(Input material Opens)

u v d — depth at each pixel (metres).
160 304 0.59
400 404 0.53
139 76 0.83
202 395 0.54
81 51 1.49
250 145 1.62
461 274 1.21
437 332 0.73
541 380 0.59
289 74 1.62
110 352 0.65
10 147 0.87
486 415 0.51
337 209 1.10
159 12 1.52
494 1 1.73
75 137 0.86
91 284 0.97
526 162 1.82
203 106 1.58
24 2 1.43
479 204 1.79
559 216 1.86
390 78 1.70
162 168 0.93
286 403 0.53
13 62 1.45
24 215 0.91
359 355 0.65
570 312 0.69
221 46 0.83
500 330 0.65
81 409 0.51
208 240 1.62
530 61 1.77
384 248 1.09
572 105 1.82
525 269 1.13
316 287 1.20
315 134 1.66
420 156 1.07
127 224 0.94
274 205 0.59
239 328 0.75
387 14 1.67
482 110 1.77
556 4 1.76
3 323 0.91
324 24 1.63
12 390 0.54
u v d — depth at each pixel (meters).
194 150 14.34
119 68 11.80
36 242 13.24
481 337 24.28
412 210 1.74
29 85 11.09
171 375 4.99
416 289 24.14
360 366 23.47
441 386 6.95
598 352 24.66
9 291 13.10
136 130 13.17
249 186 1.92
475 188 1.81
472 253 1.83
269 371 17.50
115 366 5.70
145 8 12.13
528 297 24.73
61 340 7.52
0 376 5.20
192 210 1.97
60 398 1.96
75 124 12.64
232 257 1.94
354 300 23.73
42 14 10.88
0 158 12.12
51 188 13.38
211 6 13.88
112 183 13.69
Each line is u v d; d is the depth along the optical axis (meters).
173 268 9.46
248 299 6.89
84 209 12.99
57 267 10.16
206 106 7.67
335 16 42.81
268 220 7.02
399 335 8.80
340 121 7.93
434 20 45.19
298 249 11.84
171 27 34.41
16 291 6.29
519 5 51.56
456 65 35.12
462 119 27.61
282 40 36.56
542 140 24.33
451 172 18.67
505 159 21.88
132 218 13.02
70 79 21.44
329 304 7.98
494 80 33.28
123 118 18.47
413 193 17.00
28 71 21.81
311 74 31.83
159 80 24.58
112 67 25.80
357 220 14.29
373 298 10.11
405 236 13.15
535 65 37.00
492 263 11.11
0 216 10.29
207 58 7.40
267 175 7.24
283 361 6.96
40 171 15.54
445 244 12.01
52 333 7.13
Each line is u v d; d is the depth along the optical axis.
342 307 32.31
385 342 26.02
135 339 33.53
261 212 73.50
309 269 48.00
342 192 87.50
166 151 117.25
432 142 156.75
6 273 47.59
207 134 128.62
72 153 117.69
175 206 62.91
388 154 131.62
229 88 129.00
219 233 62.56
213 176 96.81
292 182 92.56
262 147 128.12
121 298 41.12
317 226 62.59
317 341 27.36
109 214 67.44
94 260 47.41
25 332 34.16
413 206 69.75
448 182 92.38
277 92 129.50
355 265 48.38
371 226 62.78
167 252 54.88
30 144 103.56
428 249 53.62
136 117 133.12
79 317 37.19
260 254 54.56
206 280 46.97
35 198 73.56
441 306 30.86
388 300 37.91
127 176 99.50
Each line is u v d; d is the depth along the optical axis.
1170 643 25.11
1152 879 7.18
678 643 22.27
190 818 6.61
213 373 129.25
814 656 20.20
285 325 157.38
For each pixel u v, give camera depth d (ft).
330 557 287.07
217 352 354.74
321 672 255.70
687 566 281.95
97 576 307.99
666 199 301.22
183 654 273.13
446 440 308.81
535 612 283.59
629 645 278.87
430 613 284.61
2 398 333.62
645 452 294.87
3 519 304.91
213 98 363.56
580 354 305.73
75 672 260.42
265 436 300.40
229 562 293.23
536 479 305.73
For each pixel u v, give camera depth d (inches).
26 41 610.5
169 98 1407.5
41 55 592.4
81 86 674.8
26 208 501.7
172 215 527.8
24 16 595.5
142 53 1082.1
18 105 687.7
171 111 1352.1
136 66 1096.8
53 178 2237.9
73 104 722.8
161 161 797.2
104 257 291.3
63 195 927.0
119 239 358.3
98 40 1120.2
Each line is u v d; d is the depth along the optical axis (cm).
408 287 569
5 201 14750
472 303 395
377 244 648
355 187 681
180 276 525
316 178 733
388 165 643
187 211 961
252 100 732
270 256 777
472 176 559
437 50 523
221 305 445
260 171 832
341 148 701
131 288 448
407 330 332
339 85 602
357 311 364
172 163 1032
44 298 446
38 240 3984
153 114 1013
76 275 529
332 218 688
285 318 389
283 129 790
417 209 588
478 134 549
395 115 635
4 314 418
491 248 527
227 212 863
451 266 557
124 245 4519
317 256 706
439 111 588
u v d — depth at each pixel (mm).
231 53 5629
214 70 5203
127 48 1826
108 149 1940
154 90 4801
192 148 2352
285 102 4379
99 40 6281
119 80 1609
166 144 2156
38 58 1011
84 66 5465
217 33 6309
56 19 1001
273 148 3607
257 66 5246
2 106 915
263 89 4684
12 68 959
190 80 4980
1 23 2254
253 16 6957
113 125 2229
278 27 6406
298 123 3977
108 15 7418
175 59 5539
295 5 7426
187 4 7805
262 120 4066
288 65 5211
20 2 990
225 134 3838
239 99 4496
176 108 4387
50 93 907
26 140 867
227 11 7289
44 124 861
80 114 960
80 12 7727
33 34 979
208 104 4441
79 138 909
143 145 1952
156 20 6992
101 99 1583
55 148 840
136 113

(Input material Closes)

§ **The task**
Output the entries above word for word.

§ **Answer section**
u v d — depth at each pixel (metres).
160 304 0.59
400 404 0.53
139 76 0.83
202 395 0.54
81 51 1.49
250 145 1.62
461 274 1.21
437 332 0.73
541 380 0.59
289 74 1.62
110 352 0.65
10 147 0.87
486 415 0.51
337 209 1.10
159 12 1.52
494 1 1.73
75 137 0.86
91 284 0.97
526 162 1.82
203 106 1.58
24 2 1.43
479 204 1.79
559 216 1.86
390 78 1.70
162 168 0.93
286 403 0.53
13 62 1.45
24 215 0.91
359 355 0.65
570 312 0.69
221 46 0.83
500 330 0.65
81 409 0.51
208 240 1.62
530 61 1.77
384 248 1.09
572 105 1.82
525 269 1.13
316 287 1.20
315 134 1.66
420 156 1.07
127 224 0.94
274 205 0.59
239 328 0.75
387 14 1.67
482 110 1.77
556 4 1.76
3 323 0.91
324 24 1.63
12 390 0.54
u v d — depth at each pixel (meters).
194 150 14.34
119 68 11.80
36 242 13.24
481 337 24.28
412 210 1.74
29 85 11.09
171 375 4.99
416 289 24.14
360 366 23.47
441 386 6.95
598 352 24.66
9 291 13.10
136 130 13.17
249 186 1.92
475 188 1.81
472 253 1.83
269 371 17.50
115 366 5.70
145 8 12.13
528 297 24.73
61 340 7.52
0 376 5.20
192 210 1.97
60 398 1.96
75 124 12.64
232 257 1.94
354 300 23.73
42 14 10.88
0 158 12.12
51 188 13.38
211 6 13.88
112 183 13.69
Each line is u v d; d is the depth along the optical axis (meters).
173 268 9.46
248 299 6.89
84 209 12.99
57 267 10.16
206 106 7.67
335 16 42.81
268 220 7.02
399 335 8.80
340 121 7.93
434 20 45.19
298 249 11.84
171 27 34.41
16 291 6.29
519 5 51.56
456 65 35.12
462 119 27.61
282 40 36.56
542 140 24.33
451 172 18.67
505 159 21.88
132 218 13.02
70 79 21.44
329 304 7.98
494 80 33.28
123 118 18.47
413 193 17.00
28 71 21.81
311 74 31.83
159 80 24.58
112 67 25.80
357 220 14.29
373 298 10.11
405 236 13.15
535 65 37.00
492 263 11.11
0 216 10.29
207 58 7.40
267 175 7.24
283 361 6.96
40 171 15.54
445 244 12.01
52 333 7.13
Each line is u v d; d is the depth along the optical axis.
342 307 32.31
385 342 26.02
135 339 33.53
261 212 73.50
309 269 48.00
342 192 87.50
166 151 117.25
432 142 156.75
6 273 47.59
207 134 128.62
72 153 117.69
175 206 62.91
388 154 131.62
229 88 129.00
219 233 62.56
213 176 96.81
292 182 92.56
262 147 128.12
121 298 41.12
317 226 62.59
317 341 27.36
109 214 67.44
94 260 47.41
25 332 34.16
413 206 69.75
448 182 92.38
277 92 129.50
355 265 48.38
371 226 62.78
167 252 54.88
30 144 103.56
428 249 53.62
136 117 133.12
79 317 37.19
260 254 54.56
206 280 46.97
35 198 73.56
441 306 30.86
388 300 37.91
127 176 99.50
Each line is u v d; d is the depth along the optical axis.
1170 643 25.11
1152 879 7.18
678 643 22.27
190 818 6.61
213 373 129.25
814 656 20.20
285 325 157.38
For each pixel u v, give camera depth d (ft).
330 557 287.07
217 352 354.74
321 672 255.70
687 566 281.95
97 576 307.99
666 199 301.22
183 654 273.13
446 440 308.81
535 612 283.59
629 645 278.87
430 613 284.61
2 398 333.62
645 452 294.87
3 519 304.91
213 98 363.56
580 354 305.73
75 672 260.42
265 436 300.40
229 562 293.23
536 479 305.73
For each pixel u v, give camera depth d (inches).
26 41 610.5
169 98 1407.5
41 55 592.4
81 86 674.8
26 208 501.7
172 215 527.8
24 16 595.5
142 53 1082.1
18 105 687.7
171 111 1352.1
136 66 1096.8
53 178 2237.9
73 104 722.8
161 161 797.2
104 257 291.3
63 195 927.0
119 239 358.3
98 40 1120.2
Each line is u v d; d is the depth along the optical axis (cm).
408 287 569
5 201 14750
472 303 395
377 244 648
355 187 681
180 276 525
316 178 733
388 165 643
187 211 961
252 100 732
270 256 777
472 176 559
437 50 523
221 305 445
260 171 832
341 148 701
131 288 448
407 330 332
339 85 602
357 311 364
172 163 1032
44 298 446
38 240 3984
153 114 1013
76 275 529
332 218 688
285 318 389
283 129 790
417 209 588
478 134 549
395 115 635
4 314 418
491 248 527
227 212 863
451 266 557
124 245 4519
317 256 706
439 111 588
u v d — depth at each pixel (mm).
231 53 5629
214 70 5203
127 48 1826
108 149 1940
154 90 4801
192 148 2352
285 102 4379
99 40 6281
119 80 1609
166 144 2156
38 58 1011
84 66 5465
217 33 6309
56 19 1001
273 148 3607
257 66 5246
2 106 915
263 89 4684
12 68 959
190 80 4980
1 23 2254
253 16 6957
113 125 2229
278 27 6406
298 123 3977
108 15 7418
175 59 5539
295 5 7426
187 4 7805
262 120 4066
288 65 5211
20 2 990
225 134 3838
239 99 4496
176 108 4387
50 93 907
26 140 867
227 11 7289
44 124 861
80 114 960
80 12 7727
33 34 979
208 104 4441
79 138 909
143 145 1952
156 20 6992
101 99 1583
55 148 840
136 113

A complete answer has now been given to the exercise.